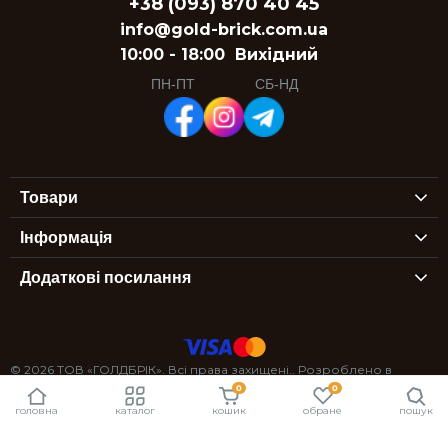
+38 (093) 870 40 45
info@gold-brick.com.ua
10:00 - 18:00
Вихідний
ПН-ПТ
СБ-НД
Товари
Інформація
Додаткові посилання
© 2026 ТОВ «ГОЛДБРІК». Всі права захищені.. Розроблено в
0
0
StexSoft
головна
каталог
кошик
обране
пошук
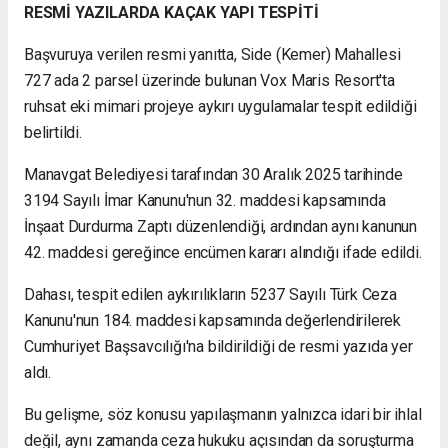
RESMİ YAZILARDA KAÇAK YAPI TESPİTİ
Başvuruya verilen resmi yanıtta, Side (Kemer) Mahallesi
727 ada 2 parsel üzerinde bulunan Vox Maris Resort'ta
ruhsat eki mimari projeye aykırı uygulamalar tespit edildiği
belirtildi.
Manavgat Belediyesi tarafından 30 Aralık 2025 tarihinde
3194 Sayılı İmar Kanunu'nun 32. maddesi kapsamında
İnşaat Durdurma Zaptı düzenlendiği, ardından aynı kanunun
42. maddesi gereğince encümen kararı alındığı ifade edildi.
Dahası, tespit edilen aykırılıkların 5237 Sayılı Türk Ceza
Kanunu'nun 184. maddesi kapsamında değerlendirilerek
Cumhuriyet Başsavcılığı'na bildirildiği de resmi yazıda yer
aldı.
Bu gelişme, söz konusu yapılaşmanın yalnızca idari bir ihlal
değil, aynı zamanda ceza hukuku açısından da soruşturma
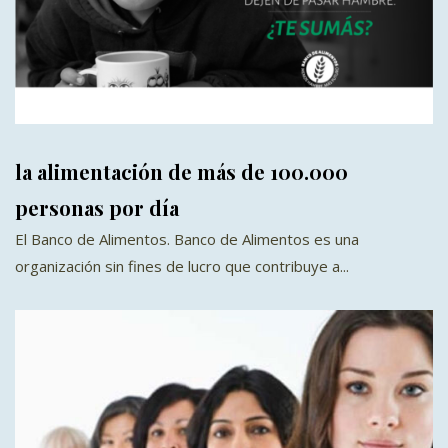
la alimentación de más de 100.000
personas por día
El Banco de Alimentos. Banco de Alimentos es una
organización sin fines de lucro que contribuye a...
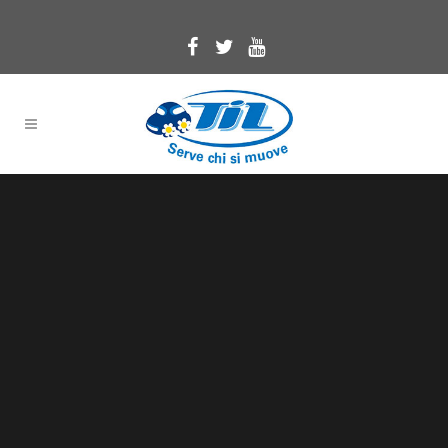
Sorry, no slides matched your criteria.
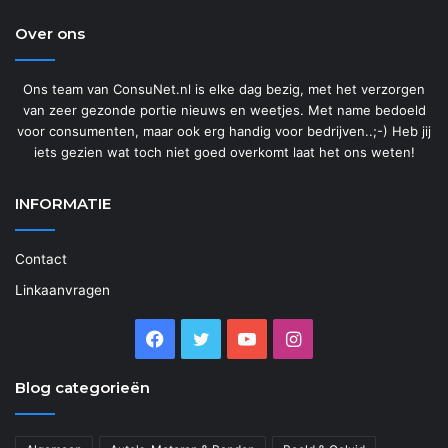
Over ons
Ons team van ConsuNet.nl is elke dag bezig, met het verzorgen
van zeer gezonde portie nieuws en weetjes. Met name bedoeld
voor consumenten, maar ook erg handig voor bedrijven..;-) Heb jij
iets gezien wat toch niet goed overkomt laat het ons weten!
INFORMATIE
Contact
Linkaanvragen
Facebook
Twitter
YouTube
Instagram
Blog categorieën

--

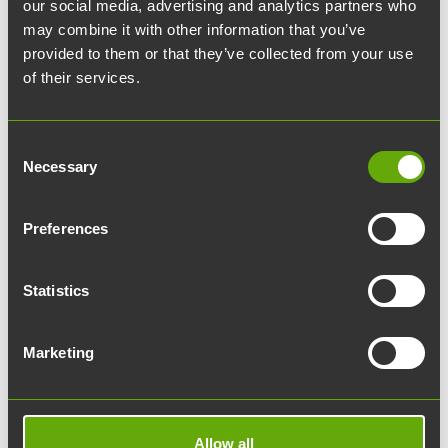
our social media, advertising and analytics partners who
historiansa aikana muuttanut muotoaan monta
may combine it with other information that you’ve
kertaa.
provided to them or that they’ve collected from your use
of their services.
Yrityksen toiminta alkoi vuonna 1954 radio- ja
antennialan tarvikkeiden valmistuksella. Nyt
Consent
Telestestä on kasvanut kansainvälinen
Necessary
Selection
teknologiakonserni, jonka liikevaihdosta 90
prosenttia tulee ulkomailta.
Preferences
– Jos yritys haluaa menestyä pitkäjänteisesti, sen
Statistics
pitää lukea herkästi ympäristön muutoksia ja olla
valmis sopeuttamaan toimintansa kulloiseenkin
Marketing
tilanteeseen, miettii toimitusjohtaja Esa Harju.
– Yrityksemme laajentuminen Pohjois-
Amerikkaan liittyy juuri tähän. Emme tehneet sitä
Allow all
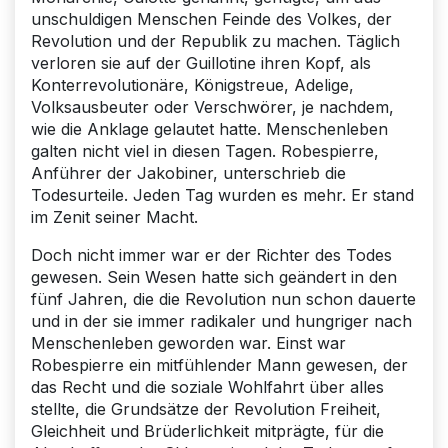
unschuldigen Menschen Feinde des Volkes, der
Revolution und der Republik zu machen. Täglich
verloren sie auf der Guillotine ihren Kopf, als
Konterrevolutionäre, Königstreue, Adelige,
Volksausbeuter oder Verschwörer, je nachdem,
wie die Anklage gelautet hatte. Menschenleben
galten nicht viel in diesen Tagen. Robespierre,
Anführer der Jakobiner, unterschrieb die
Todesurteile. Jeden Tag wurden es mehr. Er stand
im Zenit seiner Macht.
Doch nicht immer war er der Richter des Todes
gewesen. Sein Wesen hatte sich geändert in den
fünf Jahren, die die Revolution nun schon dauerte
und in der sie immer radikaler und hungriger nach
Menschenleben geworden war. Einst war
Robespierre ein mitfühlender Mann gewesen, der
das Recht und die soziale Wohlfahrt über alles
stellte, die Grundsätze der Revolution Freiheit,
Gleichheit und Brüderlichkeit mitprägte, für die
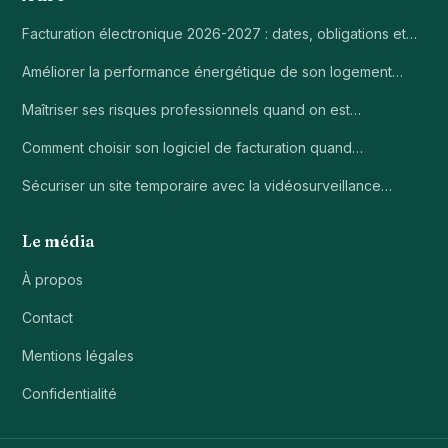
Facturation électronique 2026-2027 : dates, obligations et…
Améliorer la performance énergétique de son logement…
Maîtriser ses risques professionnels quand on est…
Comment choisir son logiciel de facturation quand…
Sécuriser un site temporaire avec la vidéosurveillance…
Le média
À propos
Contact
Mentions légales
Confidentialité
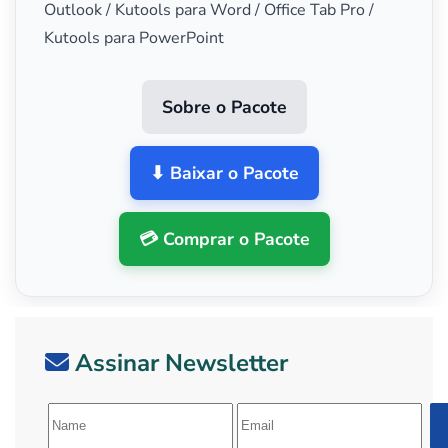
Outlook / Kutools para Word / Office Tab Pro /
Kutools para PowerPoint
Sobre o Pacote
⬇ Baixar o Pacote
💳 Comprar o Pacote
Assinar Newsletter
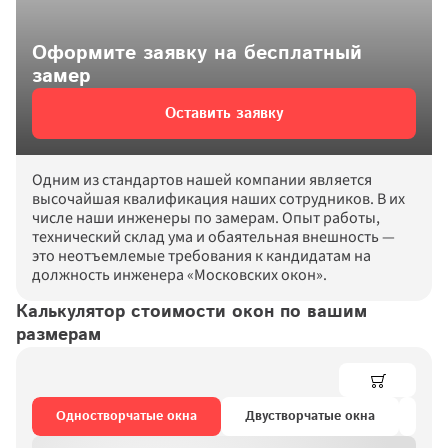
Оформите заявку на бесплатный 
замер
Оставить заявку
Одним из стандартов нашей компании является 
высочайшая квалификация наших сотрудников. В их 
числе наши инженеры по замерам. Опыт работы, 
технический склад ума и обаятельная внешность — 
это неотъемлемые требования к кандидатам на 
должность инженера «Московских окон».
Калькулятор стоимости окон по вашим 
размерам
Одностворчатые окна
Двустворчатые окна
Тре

▶ TASK REQUIREMENTS: Please set out the lines of the records from the line with "(093) 870 40 45" up to and including the line with "Sorry, no slides matched your criteria." as a JSON list of strings, one string per line, with blank lines and the pictures left out.

▶ SOLUTION FOR THIS TASK:
[
  "+38 (093) 870 40 45",
  "info@gold-brick.com.ua",
  "10:00 - 18:00",
  "Вихідний",
  "ПН-ПТ",
  "СБ-НД",
  "Товари",
  "Інформація",
  "Додаткові посилання",
  "© 2026 ТОВ «ГОЛДБРІК». Всі права захищені.. Розроблено в",
  "0",
  "0",
  "StexSoft",
  "головна",
  "каталог",
  "кошик",
  "обране",
  "пошук",
  "RESMİ YAZILARDA KAÇAK YAPI TESPİTİ",
  "Başvuruya verilen resmi yanıtta, Side (Kemer) Mahallesi",
  "727 ada 2 parsel üzerinde bulunan Vox Maris Resort'ta",
  "ruhsat eki mimari projeye aykırı uygulamalar tespit edildiği",
  "belirtildi.",
  "Manavgat Belediyesi tarafından 30 Aralık 2025 tarihinde",
  "3194 Sayılı İmar Kanunu'nun 32. maddesi kapsamında",
  "İnşaat Durdurma Zaptı düzenlendiği, ardından aynı kanunun",
  "42. maddesi gereğince encümen kararı alındığı ifade edildi.",
  "Dahası, tespit edilen aykırılıkların 5237 Sayılı Türk Ceza",
  "Kanunu'nun 184. maddesi kapsamında değerlendirilerek",
  "Cumhuriyet Başsavcılığı'na bildirildiği de resmi yazıda yer",
  "aldı.",
  "Bu gelişme, söz konusu yapılaşmanın yalnızca idari bir ihlal",
  "değil, aynı zamanda ceza hukuku açısından da soruşturma",
  "la alimentación de más de 100.000",
  "personas por día",
  "El Banco de Alimentos. Banco de Alimentos es una",
  "organización sin fines de lucro que contribuye a...",
  "Sorry, no slides matched your criteria."
]